ECLI:NL:CRVB:2005:AT9746
Centrale Raad van Beroep
- Hoger beroep
- Th.C. van Sloten
- R.H.M. Roelofs
- H.J. de Mooij
- Rechtspraak.nl
Terugvordering bijstandsuitkering en kwijtschelding vordering van voormalig partner
In deze zaak gaat het om een hoger beroep van appellante tegen een uitspraak van de rechtbank Arnhem. De Centrale Raad van Beroep behandelt de kwestie van een bijstandsuitkering die niet mede teruggevorderd is van de voormalig partner van appellante. De gemeente Nijmegen had eerder een vordering van € 517,85 vastgesteld, die voortkwam uit een gezamenlijke huishouding van appellante en haar voormalig partner. De rechtbank had het beroep van appellante niet-ontvankelijk verklaard, omdat de gemeente had aangegeven de vordering kwijt te schelden. Appellante was het hier niet mee eens en stelde dat de vordering ook van haar voormalig partner teruggevorderd had moeten worden.

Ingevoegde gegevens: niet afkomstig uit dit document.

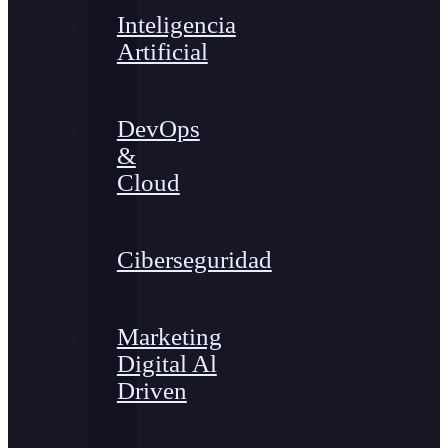
Inteligencia
Artificial
DevOps
&
Cloud
Ciberseguridad
Marketing
Digital Al
Driven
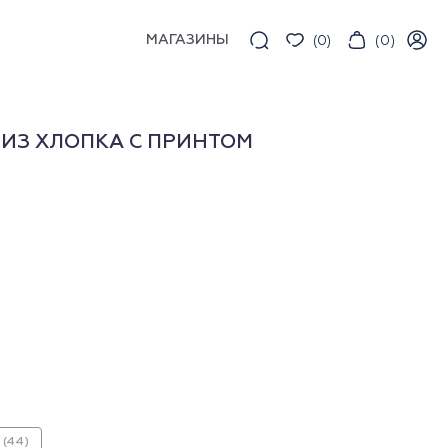
МАГАЗИНЫ
(
0
)
(
0
)
ИЗ ХЛОПКА С ПРИНТОМ
(44)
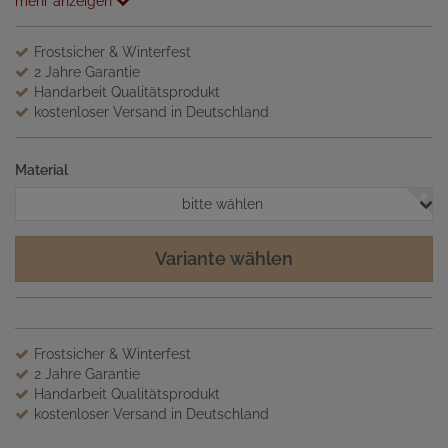
mehr anzeigen
Frostsicher & Winterfest
2 Jahre Garantie
Handarbeit Qualitätsprodukt
kostenloser Versand in Deutschland
Material
bitte wählen
Variante wählen
Frostsicher & Winterfest
2 Jahre Garantie
Handarbeit Qualitätsprodukt
kostenloser Versand in Deutschland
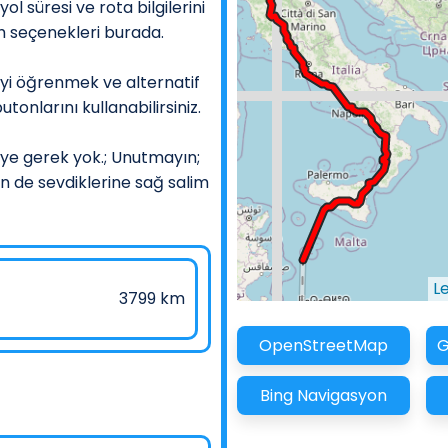
l süresi ve rota bilgilerini
âh seçenekleri burada.
yi öğrenmek ve alternatif
tonlarını kullanabilirsiniz.
ye gerek yok.; Unutmayın;
in de sevdiklerine sağ salim
L
3799 km
OpenStreetMap
G
Bing Navigasyon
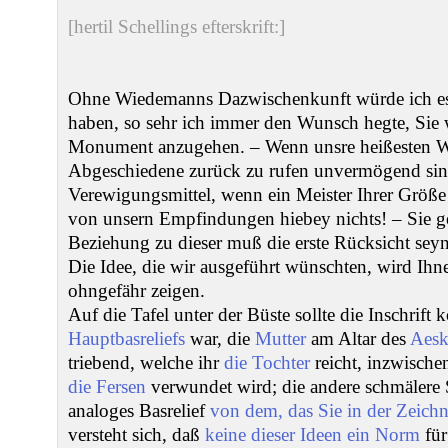
[hertil Schellings efterskrift:]
Ohne Wiedemanns Dazwischenkunft würde ich e
haben, so sehr ich immer den Wunsch hegte, Sie 
Monument anzugehen. – Wenn unsre heißesten W
Abgeschiedene zurück zu rufen unvermögend sind,
Verewigungsmittel, wenn ein Meister Ihrer Größ
von unsern Empfindungen hiebey nichts! – Sie ge
Beziehung zu dieser muß die erste Rücksicht seyn, 
Die Idee, die wir ausgeführt wünschten, wird Ih
ohngefähr zeigen.
Auf die Tafel unter der Büste sollte die Inschrif
Hauptbasreliefs
war, die
Mutter
am Altar des
Aesk
triebend, welche ihr
die Tochter
reicht, inzwische
die Fersen
verwundet wird; die andere schmälere Se
analoges Basrelief
von dem, das Sie in der Zeich
versteht sich, daß
keine dieser Ideen ein Norm
für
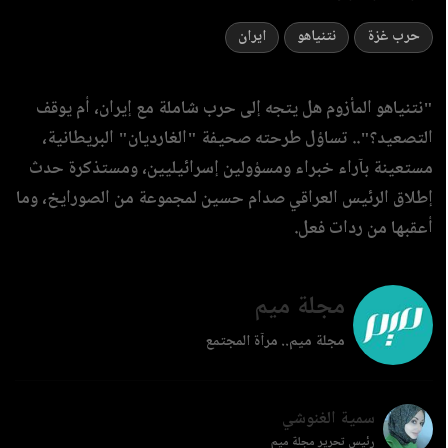
حرب غزة
نتنياهو
ايران
"نتنياهو المأزوم هل يتجه إلى حرب شاملة مع إيران، أم يوقف
التصعيد؟".. تساؤل طرحته صحيفة "الغارديان" البريطانية،
مستعينة بآراء خبراء ومسؤولين إسرائيليين، ومستذكرة حدث
إطلاق الرئيس العراقي صدام حسين لمجموعة من الصورايخ، وما
أعقبها من ردات فعل.
مجلة ميم
مجلة ميم.. مرآة المجتمع
سمية الغنوشي
رئيس تحرير مجلة ميم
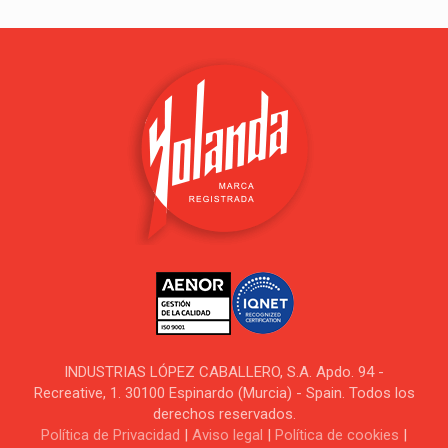
INDUSTRIAS LÓPEZ CABALLERO, S.A. Apdo. 94 -
Recreative, 1. 30100 Espinardo (Murcia) - Spain. Todos los
derechos reservados.
Política de Privacidad
|
Aviso legal
|
Política de cookies
|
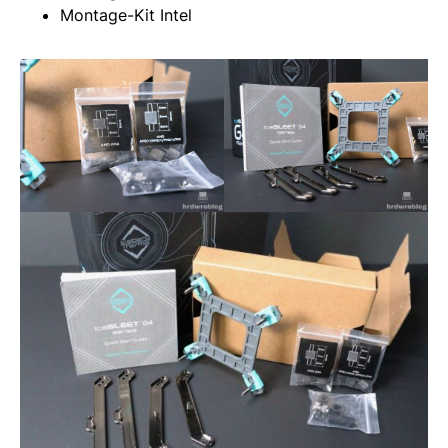
Montage-Kit Intel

De Raad oordeelt dat de rechtbank onterecht heeft geoordeeld dat er geen geschilpunten meer waren. De Raad komt tot de conclusie dat de vordering van de gemeente Nijmegen op appellante dateert uit de periode waarin zij samenwoonde met haar voormalig partner, en dat het in beginsel aan de gemeente vrijstond om de teveel verstrekte bijstand van appellante en/of haar voormalig partner terug te vorderen. De Raad vernietigt de uitspraak van de rechtbank en verklaart het beroep van appellante ongegrond. Tevens wordt bepaald dat de gemeente Nijmegen het griffierecht aan appellante vergoedt.
De uitspraak benadrukt de verantwoordelijkheden van partners in een gezamenlijke huishouding met betrekking tot bijstandsuitkeringen en de terugvordering daarvan. De Raad concludeert dat de eerdere aflossingen door appellante niet onverschuldigd zijn betaald, ondanks de kwijtschelding van de vordering door de gemeente.